▶ _Action item_
Return the court passage on parental rights below word for word, changing nothing.

▶ _Study text_
━━━━━━━━━━

This court has previously expressed concern over the reliance on R.C. 2151.414(E)(4)(11) as sole predicating factor. "A prior adjudication of permanent custody, however, simply should not and does not constitute a de facto termination of parental rights as to later born children. See In re Sheffey, 167 Ohio App.3d 141, 2006-Ohio-619. To allow such an outcome would amount to a violation of parents' basic rights to raise their children. Id. As we noted previously, parents hold a well-established fundamental liberty interest in the care, custody, and management of their children. Santosky v. Kramer (1982), 455 U.S. 745, 753. The fundamental liberty interest of natural parents in the care, custody, and management of their child does not evaporate simply because they have not been model parents or have lost temporary custody of their child to the state. Id. at 753. `With this in mind, it is evident that a parent maintains those rights as to each and every child born to him or her, regardless of order of birth or prior acts.'" In re Sheffey, 167 Ohio App.3d 141, 2006-Ohio-619, ¶ 22. In re Nicholas, 169 Ohio App.3d 570, 575, 2006-Ohio-6213.

━━━━━━━━━━

▶ _Dataset records_
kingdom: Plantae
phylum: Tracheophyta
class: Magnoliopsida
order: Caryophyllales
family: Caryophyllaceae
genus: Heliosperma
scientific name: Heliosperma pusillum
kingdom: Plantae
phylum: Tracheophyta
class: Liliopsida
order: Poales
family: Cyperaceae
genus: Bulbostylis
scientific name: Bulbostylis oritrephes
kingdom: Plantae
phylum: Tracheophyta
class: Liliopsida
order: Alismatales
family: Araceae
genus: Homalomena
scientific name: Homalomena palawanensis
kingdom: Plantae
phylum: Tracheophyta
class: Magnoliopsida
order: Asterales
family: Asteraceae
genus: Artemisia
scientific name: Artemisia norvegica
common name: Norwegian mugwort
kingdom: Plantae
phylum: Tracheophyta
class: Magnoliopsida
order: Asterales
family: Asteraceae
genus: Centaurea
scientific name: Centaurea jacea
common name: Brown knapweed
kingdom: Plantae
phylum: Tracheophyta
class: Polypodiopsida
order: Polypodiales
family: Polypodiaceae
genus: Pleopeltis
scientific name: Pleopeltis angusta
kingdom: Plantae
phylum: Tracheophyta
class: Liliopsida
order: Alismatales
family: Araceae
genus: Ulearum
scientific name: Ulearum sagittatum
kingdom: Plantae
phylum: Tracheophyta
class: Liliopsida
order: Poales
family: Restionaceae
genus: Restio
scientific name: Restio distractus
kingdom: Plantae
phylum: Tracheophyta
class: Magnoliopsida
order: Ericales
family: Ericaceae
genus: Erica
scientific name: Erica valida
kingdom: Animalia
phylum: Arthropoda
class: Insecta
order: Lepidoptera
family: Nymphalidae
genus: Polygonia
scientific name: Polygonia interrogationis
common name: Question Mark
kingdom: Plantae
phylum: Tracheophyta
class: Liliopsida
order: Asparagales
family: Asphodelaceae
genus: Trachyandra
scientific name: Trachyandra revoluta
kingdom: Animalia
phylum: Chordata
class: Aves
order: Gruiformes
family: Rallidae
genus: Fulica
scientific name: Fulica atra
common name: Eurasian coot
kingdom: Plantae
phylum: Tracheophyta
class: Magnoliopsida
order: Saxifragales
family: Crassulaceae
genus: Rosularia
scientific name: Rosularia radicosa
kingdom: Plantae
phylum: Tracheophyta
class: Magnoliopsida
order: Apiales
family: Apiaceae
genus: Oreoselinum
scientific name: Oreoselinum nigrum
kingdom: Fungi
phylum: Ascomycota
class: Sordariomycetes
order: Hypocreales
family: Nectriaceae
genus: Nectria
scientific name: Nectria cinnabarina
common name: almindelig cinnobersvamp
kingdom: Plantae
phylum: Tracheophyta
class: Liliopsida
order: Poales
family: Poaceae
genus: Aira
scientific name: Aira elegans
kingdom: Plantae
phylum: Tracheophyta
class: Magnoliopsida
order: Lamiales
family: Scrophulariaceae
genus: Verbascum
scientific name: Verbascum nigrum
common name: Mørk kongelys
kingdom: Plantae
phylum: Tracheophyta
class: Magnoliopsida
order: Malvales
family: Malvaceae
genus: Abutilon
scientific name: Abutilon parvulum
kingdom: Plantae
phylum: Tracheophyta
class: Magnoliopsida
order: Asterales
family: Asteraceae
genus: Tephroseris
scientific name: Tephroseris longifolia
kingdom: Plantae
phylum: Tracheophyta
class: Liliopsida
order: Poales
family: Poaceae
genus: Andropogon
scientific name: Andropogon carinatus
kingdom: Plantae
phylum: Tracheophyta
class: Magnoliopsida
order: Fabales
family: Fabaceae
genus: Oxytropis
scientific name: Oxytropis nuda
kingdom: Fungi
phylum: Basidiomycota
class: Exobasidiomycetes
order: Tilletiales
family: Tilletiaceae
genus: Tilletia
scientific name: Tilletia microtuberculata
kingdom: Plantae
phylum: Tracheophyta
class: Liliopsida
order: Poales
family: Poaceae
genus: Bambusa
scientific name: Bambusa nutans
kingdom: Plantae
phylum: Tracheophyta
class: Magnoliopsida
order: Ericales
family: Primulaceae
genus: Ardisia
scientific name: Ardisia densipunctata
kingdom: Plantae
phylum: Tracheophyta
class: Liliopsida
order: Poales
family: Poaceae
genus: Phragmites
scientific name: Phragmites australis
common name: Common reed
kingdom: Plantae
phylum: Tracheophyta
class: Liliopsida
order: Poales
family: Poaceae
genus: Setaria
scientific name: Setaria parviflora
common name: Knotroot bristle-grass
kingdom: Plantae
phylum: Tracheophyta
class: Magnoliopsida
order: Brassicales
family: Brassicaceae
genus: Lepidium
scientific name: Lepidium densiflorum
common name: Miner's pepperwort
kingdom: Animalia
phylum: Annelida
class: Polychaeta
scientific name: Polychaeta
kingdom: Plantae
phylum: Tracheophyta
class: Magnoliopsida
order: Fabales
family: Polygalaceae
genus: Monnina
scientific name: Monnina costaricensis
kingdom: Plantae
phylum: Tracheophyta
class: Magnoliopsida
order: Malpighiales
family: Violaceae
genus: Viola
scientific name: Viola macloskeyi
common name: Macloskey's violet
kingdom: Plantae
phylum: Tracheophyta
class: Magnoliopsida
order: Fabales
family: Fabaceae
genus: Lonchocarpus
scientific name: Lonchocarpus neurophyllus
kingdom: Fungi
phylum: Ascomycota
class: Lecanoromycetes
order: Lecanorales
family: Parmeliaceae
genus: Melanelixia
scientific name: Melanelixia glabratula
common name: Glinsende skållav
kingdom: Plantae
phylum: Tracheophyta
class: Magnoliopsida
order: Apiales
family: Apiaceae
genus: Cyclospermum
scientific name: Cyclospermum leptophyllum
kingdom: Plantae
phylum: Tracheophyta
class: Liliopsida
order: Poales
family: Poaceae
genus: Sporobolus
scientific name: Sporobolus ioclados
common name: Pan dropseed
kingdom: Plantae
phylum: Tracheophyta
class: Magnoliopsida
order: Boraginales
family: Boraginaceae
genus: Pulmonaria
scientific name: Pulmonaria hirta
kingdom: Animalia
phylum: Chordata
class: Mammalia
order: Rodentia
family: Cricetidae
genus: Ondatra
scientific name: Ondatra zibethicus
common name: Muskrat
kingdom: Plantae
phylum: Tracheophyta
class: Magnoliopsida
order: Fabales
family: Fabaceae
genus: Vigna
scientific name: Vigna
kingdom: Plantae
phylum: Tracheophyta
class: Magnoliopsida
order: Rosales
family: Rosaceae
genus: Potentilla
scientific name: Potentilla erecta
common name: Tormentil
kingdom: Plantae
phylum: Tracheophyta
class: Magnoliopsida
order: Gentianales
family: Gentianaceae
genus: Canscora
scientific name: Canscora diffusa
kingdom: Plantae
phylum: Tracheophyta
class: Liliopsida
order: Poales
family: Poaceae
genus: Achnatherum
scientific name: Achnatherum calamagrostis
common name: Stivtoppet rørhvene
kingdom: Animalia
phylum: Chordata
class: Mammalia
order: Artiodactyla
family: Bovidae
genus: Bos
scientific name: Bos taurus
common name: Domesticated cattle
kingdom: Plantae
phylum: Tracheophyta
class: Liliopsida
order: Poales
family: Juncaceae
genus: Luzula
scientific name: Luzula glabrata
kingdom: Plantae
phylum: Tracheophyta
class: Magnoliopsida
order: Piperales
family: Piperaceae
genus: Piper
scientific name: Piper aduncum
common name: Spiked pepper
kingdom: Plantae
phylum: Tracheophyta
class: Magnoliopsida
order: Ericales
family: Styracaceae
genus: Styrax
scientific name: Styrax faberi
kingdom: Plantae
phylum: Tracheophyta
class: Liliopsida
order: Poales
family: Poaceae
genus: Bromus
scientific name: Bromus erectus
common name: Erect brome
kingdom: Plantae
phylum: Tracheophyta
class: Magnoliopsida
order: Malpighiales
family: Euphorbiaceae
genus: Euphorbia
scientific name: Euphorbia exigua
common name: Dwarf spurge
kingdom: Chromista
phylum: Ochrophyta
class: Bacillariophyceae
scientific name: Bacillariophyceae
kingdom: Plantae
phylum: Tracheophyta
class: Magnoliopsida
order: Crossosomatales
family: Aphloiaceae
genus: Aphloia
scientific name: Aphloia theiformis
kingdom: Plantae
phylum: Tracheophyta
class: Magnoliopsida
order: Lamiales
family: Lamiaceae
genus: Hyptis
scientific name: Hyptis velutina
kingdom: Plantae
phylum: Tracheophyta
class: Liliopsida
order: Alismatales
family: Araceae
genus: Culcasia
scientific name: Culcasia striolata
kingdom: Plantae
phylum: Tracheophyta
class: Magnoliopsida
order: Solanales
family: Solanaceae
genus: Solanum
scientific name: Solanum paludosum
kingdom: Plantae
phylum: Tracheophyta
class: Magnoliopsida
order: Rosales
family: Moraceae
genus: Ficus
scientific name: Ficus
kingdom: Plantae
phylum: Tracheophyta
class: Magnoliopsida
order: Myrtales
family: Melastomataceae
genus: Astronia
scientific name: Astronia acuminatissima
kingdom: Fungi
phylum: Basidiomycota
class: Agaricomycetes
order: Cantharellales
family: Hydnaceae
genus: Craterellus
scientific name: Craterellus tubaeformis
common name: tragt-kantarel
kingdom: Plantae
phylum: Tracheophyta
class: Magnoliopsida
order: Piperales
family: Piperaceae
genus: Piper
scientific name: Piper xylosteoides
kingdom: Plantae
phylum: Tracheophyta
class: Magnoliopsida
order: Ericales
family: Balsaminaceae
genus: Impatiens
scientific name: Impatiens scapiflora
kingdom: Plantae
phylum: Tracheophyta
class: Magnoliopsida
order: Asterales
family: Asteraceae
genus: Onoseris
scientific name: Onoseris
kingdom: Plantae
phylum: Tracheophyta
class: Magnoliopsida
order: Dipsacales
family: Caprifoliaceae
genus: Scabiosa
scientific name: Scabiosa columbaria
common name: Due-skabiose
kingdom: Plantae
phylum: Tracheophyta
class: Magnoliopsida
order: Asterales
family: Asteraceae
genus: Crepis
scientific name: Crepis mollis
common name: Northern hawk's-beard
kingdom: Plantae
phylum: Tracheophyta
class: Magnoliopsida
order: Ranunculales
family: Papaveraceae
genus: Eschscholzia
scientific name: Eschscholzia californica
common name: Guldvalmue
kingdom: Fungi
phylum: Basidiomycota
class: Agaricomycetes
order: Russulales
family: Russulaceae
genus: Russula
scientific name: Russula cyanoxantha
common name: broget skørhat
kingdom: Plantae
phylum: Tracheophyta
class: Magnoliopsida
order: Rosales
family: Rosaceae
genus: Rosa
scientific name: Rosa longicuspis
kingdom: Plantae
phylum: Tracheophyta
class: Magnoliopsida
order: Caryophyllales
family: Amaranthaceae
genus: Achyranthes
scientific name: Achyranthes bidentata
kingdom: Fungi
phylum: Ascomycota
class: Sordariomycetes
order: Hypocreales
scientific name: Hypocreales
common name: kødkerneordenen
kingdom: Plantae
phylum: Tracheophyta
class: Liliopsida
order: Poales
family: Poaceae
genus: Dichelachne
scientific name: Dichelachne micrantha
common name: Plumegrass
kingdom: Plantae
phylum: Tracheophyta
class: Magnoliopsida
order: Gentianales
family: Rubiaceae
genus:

━━━━━━━━━━

▶ _Written solution_
This court has previously expressed concern over the reliance on R.C. 2151.414(E)(4)(11) as sole predicating factor. "A prior adjudication of permanent custody, however, simply should not and does not constitute a de facto termination of parental rights as to later born children. See In re Sheffey, 167 Ohio App.3d 141, 2006-Ohio-619. To allow such an outcome would amount to a violation of parents' basic rights to raise their children. Id. As we noted previously, parents hold a well-established fundamental liberty interest in the care, custody, and management of their children. Santosky v. Kramer (1982), 455 U.S. 745, 753. The fundamental liberty interest of natural parents in the care, custody, and management of their child does not evaporate simply because they have not been model parents or have lost temporary custody of their child to the state. Id. at 753. `With this in mind, it is evident that a parent maintains those rights as to each and every child born to him or her, regardless of order of birth or prior acts.'" In re Sheffey, 167 Ohio App.3d 141, 2006-Ohio-619, ¶ 22. In re Nicholas, 169 Ohio App.3d 570, 575, 2006-Ohio-6213.